Zum Beweis listet er ihre bösen Worte auf: "Fallersleben, Vaterland, brüderlich, Vaterland, Vaterland." Daher seine Forderung: "Der deutschen Frauenbeauftragten gebührt eine Hymne. Sie ist eine Institution. Es ist gut, dass es sie gibt." Was immer der Halb-Brasilianer von der Frauenbeauftragten erwartet - die Art, wie er sich ranschmeißt, wirkt schon peinlich.
Zurück zur Nationalhymne – nicht zu ändern, sagt die kompetente Süddeutsche. Der Vorschlag, den Vers "Brüderlich mit Herz und Hand!" zu ersetzen durch "Couragiert mit Herz und Hand!" funktioniert nicht, denn "das Versmaß, ein katalektischer trochäischer Vierheber, verlangt am Anfang der Zeile ein anfangsbetontes Wort. 'Couragiert...' passt also, weil endbetont, gar nicht in den Vers. Jede Fußballfankurve würde beim Grölen der Hymne darüber stolpern."

Der Hass im Herzen

Gröhlen ist das Stichwort: In der Welt schreibt eine türkischstämmige Autorin einen Brief an - Zitat – "Liebe AfD-Wähler". Die Autorin hat am Londoner Kings College das Fach "Konfliktlösung" studiert, sonst hätte sie kaum die Hoffnung, ihr Artikel könne etwas auszurichten. Sie schreibt: "Ich möchte Sie an etwas erinnern, was Sie in den letzten Jahren unserer gestressten Republik vergessen haben könnten: Rassismus und Menschenfeindlichkeit haben keinen Platz in unserem Land. Die Verletzung der Menschenwürde kennt kein 'rechts', kein 'links'."
In London scheint man der Autorin beigebracht zu haben, dass man bei Konflikten klare Worte benutzen soll, das tut sie mit eigenem Charme. Der AfD schreibt sie: "Sie können mich genauso hassen, wie ich Sie auch hassen könnte – keine Sorge, Gründe dafür würde ich schon finden. Wenn das Herz den Hass zulässt, findet auch die Vernunft ihren Weg dahin."

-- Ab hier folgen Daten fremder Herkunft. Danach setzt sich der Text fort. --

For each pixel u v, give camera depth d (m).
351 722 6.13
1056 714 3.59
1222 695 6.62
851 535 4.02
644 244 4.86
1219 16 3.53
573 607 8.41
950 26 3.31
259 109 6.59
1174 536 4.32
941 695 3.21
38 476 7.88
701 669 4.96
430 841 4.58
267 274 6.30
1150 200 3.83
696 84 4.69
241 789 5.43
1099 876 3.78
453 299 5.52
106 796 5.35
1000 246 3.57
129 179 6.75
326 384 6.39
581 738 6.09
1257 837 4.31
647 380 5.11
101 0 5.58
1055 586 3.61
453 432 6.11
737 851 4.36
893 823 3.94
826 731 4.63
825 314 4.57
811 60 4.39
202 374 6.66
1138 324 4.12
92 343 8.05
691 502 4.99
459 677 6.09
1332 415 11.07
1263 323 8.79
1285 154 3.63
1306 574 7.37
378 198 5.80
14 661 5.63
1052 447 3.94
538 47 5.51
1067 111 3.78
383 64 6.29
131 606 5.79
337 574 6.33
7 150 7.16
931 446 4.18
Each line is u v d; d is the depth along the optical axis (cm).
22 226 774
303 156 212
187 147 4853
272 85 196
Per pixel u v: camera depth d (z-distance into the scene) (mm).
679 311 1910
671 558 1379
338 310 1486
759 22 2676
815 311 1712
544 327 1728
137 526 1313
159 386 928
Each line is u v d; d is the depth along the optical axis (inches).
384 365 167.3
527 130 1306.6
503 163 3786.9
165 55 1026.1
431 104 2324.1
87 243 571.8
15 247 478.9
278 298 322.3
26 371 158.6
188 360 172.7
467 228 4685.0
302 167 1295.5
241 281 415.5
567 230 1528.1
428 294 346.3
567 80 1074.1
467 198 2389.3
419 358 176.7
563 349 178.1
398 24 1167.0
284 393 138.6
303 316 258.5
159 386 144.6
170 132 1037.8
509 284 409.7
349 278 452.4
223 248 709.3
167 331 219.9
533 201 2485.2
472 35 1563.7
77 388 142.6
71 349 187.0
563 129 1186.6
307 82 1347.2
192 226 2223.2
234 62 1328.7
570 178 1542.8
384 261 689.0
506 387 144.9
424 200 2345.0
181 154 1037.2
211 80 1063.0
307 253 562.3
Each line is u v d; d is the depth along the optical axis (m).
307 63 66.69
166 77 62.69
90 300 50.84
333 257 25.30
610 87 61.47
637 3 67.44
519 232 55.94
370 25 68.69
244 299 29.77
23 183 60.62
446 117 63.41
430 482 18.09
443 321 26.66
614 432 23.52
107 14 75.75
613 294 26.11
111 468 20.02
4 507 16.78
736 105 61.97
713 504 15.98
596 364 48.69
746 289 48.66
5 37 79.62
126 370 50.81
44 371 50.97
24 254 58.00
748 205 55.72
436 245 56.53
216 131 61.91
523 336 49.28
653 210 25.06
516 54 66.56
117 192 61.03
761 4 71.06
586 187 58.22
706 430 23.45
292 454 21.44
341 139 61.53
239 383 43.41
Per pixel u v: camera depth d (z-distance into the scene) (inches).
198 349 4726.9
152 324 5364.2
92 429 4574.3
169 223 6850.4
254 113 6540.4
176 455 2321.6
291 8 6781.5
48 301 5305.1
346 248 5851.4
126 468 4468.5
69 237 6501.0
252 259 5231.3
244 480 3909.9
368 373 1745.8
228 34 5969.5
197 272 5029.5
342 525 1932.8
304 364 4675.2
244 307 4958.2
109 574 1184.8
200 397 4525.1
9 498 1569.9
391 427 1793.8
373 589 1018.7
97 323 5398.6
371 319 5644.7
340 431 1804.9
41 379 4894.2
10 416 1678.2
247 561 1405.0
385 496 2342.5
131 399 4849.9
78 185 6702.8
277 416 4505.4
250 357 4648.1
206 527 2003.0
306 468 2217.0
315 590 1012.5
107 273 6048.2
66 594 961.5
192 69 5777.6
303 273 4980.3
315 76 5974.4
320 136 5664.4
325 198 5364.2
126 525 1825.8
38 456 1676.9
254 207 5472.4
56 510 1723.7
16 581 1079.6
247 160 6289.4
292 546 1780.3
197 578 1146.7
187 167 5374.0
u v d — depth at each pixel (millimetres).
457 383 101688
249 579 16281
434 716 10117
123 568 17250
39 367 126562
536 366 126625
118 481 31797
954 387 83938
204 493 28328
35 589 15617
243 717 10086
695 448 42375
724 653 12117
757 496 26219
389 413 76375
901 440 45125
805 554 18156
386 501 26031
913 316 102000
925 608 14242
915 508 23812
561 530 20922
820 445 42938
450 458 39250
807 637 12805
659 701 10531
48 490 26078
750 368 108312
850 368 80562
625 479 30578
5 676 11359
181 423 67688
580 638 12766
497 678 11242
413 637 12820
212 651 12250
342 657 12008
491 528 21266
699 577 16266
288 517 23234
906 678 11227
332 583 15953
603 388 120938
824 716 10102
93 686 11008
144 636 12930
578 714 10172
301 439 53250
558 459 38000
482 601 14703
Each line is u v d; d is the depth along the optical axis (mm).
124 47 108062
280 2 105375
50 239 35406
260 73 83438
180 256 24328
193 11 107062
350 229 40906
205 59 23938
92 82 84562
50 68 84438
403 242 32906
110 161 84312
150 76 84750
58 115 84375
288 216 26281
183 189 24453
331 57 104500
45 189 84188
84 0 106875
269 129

Wie man Skandale vermeidet

Was wiederum sehr vernünftig ist. Sie gesteht den AfD-Wählern zu, dass man über vieles diskutieren könne – wer ein Recht auf Asyl hat, ob straffällige Flüchtlinge abgeschoben werden usw. – nur es gibt ein unverzichtbares Muss: "Während Sie Ihren Unmut kundtun, denken Sie an die Würde der Menschen, über die Sie sprechen."
Werden so Skandale vermieden?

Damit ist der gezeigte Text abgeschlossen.